The film was directed by a team that understood the visual language of the historical epic—sweeping battle sequences, grand sets, a heroic central performance—and that was willing to invest in the production values required to make the Maratha era feel alive on screen. The battle scenes, in particular, have been singled out by critics as among the most ambitious ever attempted in a Marathi film. The marketing campaign, which positioned the film as a cultural event rather than merely a movie release, drew audiences from across the state, including older viewers who had not been to a cinema in years and younger viewers who had grown up on a diet of pan-Indian spectacles.

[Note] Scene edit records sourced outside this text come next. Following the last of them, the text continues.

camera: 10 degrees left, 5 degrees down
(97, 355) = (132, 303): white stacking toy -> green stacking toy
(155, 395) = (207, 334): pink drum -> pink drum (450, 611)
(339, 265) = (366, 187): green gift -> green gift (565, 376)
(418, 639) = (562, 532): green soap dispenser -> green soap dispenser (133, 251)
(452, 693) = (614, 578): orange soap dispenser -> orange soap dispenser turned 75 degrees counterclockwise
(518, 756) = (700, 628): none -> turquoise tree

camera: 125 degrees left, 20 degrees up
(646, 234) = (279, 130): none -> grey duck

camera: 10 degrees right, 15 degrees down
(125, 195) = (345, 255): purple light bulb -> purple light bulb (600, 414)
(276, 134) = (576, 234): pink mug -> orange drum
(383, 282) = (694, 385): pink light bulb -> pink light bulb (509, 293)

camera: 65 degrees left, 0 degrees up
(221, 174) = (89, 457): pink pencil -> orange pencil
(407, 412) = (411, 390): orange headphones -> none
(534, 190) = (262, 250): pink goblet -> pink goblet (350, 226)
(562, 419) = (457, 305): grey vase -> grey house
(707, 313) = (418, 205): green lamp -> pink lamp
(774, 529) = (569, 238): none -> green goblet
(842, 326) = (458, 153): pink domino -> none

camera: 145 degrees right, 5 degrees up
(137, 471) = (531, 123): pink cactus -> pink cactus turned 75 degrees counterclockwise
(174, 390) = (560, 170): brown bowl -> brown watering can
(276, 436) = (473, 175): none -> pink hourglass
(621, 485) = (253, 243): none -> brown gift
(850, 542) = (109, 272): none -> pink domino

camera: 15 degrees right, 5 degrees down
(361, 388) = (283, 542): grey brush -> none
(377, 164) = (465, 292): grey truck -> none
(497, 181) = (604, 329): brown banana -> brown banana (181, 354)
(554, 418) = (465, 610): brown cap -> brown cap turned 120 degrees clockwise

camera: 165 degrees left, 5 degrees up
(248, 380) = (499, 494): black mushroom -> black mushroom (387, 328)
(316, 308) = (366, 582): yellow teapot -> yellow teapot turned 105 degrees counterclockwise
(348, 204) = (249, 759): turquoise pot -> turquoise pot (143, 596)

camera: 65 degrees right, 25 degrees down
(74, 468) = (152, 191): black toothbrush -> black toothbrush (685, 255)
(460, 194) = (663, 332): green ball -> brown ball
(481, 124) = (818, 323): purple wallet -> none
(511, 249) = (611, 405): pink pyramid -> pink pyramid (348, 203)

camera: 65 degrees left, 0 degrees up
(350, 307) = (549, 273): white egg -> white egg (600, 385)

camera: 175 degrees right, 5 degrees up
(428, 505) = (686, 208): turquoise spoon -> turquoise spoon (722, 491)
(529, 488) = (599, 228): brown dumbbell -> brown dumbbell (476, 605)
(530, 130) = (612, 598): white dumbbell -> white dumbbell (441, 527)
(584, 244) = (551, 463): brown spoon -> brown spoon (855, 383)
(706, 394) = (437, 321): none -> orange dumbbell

The film's success represents a vindication of Deshmukh's dual identity as both a Hindi film star and a Marathi cultural icon. Unlike many of his contemporaries who have abandoned regional cinema entirely in pursuit of pan-Indian success, Deshmukh has continued to invest in Marathi-language projects, using the wealth and visibility generated by his Hindi film career to fund productions that would not otherwise have been made. Raja Shivaji is the most ambitious expression of that commitment, and its success is likely to encourage other Marathi stars—and stars from other regional industries—to attempt similarly scaled productions.
The broader question raised by the film's success is whether the future of Indian cinema lies not in the erasure of linguistic boundaries but in their reinforcement—whether the most commercially potent films of the next decade will be those that speak to a specific community, in a specific language, about a specific history, rather than those that attempt to appeal to everyone at once. Raja Shivaji suggests that the answer may be yes, and that the regional-language film, made with ambition and conviction, may be the most underappreciated growth story in the Indian entertainment economy.